Web page revision data
Segment Open

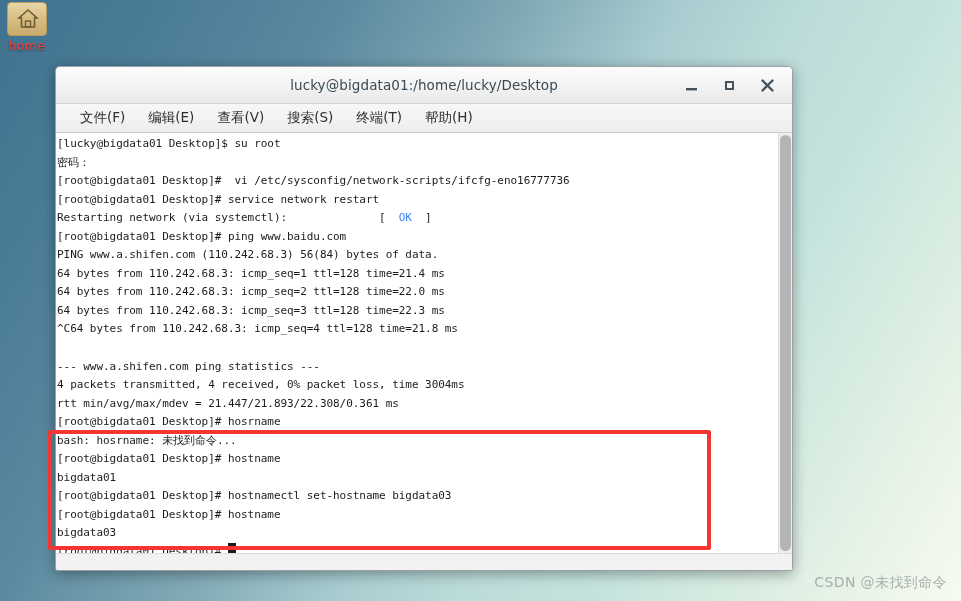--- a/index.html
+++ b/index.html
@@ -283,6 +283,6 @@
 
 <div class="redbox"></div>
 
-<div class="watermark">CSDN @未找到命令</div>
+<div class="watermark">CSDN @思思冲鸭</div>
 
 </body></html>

Segment Closed

## What this task involves
What is needed is a copy of every line above in which "CSDN" appears.

## Output for this exercise
-<div class="watermark">CSDN @未找到命令</div>
+<div class="watermark">CSDN @思思冲鸭</div>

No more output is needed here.